**Source excerpt**
━━━━
I cut small strips on a lintype saw/trimmer. I cut guitar
saddles and things like that on it. It has a length
limit on the clamp of about 6" I think. It can be set
for exceptionally narrow rips within that length
limitation though.


----------



## Deulen (Jun 12, 2010)

Guys, There will be a new video answering all of your questions but in the meantime I'll answer a few. The board length doesn't matter because the driver that pushes the wood turns up inside the fence and will come out via crank handle once the end of the board passes where the driver comes out. It can be used for cutting any project except sheet goods.


> I just re-read the description. This is not for general use, but for ripping small pieces, right?
> 
> - CharlesA





> length of cut
> seems to be determined
> by where the push shoe is
> and the front of the saw blade
> ...


----------



## jmartel (Jul 6, 2012)

What's the thickness limits? I.e. how thin can you go before you risk hitting the moving arm with the blade?


----------



## Deulen (Jun 12, 2010)

What you guys are looking at is the prototype, not the real deal. The finished product is heavy duty anodized extruded aluminum. I made it much beefier than the engineers at S.A.P.A recommended. My first 250 extrusions won't be done until early August so I have to wait do do photos or videos


----------



## Deulen (Jun 12, 2010)

I've cut 3/32" square so far with the prototype but won't test any further until I have the real deal because it will have so much tighter tolerances.


> What s the thickness limits? I.e. how thin can you go before you risk hitting the moving arm with the blade?
> 
> - jmartel


----------



## freddy1962 (Feb 27, 2014)

Daniel, that's way cool, innovative! I'd consider buying as long as it's USA made.


----------



## oldnovice (Mar 7, 2009)

I like this "hands off" approach. No hands near the blade, no cuts possible!


----------



## Deulen (Jun 12, 2010)

I live in Vancouver WA USA. Deulen Tools world headquarters is in my backyard so Yeah it's made in America!


> Daniel, that s way cool, innovative! I d consider buying as long as it s USA made.
━━━━
**Material to process**

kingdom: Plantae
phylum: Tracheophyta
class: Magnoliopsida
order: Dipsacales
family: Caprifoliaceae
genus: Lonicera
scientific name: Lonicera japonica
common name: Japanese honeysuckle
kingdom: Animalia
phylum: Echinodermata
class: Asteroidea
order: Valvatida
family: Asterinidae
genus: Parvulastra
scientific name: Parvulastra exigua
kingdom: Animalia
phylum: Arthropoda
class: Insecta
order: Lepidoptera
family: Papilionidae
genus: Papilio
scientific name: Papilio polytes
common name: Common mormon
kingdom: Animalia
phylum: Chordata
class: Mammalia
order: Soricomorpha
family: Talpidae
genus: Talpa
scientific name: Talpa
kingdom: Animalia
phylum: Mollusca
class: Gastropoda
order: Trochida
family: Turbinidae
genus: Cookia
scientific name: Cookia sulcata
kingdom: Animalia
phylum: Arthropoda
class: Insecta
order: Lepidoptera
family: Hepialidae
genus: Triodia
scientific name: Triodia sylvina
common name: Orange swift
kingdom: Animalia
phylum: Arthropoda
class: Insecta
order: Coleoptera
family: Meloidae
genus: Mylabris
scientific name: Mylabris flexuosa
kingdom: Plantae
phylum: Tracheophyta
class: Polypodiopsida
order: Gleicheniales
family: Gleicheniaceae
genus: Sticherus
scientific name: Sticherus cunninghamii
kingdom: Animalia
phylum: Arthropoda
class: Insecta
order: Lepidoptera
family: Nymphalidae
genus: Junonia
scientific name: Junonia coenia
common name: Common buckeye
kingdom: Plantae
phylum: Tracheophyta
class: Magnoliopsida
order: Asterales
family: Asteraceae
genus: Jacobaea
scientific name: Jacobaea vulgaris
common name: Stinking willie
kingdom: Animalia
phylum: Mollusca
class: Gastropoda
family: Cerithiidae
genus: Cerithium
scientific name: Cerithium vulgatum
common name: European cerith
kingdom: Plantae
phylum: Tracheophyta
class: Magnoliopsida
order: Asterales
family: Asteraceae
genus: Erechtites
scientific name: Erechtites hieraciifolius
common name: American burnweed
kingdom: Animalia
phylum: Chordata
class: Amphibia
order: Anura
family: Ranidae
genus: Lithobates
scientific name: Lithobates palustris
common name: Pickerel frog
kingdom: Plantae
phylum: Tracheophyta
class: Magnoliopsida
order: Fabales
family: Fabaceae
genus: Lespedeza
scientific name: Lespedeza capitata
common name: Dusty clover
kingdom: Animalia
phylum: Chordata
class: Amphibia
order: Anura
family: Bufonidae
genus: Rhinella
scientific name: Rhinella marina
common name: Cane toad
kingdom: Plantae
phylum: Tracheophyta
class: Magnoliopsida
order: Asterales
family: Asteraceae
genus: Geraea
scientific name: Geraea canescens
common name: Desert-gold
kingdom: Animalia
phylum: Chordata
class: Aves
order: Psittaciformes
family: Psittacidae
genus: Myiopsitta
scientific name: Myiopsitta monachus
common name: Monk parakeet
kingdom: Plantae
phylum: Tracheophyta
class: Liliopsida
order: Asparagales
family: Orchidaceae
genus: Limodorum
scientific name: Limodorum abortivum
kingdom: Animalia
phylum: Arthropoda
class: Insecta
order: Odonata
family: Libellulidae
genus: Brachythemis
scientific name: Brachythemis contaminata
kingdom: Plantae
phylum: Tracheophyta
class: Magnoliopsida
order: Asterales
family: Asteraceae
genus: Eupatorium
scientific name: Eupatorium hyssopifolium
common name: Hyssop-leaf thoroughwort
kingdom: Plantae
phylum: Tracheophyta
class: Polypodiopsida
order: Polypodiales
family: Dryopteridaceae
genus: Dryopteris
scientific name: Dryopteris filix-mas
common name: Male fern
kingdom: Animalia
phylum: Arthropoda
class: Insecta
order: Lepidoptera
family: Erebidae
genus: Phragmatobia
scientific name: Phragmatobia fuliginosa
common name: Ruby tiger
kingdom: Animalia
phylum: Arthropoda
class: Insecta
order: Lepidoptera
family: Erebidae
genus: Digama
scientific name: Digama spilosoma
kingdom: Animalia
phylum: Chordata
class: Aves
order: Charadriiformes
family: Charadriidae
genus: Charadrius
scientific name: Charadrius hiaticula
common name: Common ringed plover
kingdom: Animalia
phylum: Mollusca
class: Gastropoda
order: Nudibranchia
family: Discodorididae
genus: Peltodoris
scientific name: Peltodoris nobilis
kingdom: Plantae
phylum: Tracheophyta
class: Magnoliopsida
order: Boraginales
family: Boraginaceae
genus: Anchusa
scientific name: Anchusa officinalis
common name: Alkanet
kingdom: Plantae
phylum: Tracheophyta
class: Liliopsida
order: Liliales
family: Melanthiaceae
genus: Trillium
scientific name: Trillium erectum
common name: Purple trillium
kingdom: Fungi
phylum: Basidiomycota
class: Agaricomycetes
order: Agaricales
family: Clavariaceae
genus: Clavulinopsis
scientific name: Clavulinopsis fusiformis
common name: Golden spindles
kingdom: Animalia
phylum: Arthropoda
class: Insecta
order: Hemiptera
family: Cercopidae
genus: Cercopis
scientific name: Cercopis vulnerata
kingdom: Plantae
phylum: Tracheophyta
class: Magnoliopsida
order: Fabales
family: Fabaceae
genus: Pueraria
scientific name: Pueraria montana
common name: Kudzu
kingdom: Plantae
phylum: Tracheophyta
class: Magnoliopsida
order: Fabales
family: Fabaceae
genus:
━━━━
**Set of tasks**
**A)** List the usernames that appear in the post headings of the forum thread about the ripping jig.
**B)** In the records, from the line with "order: Asparagales" up to and including the line with "order: Boraginales", substitute "vernacular name" for "common name" and give only those lines again, with everything else unchanged.

**Results in order**
**A)** Deulen, jmartel, freddy1962, oldnovice

**B)**
order: Asparagales
family: Orchidaceae
genus: Limodorum
scientific name: Limodorum abortivum
kingdom: Animalia
phylum: Arthropoda
class: Insecta
order: Odonata
family: Libellulidae
genus: Brachythemis
scientific name: Brachythemis contaminata
kingdom: Plantae
phylum: Tracheophyta
class: Magnoliopsida
order: Asterales
family: Asteraceae
genus: Eupatorium
scientific name: Eupatorium hyssopifolium
vernacular name: Hyssop-leaf thoroughwort
kingdom: Plantae
phylum: Tracheophyta
class: Polypodiopsida
order: Polypodiales
family: Dryopteridaceae
genus: Dryopteris
scientific name: Dryopteris filix-mas
vernacular name: Male fern
kingdom: Animalia
phylum: Arthropoda
class: Insecta
order: Lepidoptera
family: Erebidae
genus: Phragmatobia
scientific name: Phragmatobia fuliginosa
vernacular name: Ruby tiger
kingdom: Animalia
phylum: Arthropoda
class: Insecta
order: Lepidoptera
family: Erebidae
genus: Digama
scientific name: Digama spilosoma
kingdom: Animalia
phylum: Chordata
class: Aves
order: Charadriiformes
family: Charadriidae
genus: Charadrius
scientific name: Charadrius hiaticula
vernacular name: Common ringed plover
kingdom: Animalia
phylum: Mollusca
class: Gastropoda
order: Nudibranchia
family: Discodorididae
genus: Peltodoris
scientific name: Peltodoris nobilis
kingdom: Plantae
phylum: Tracheophyta
class: Magnoliopsida
order: Boraginales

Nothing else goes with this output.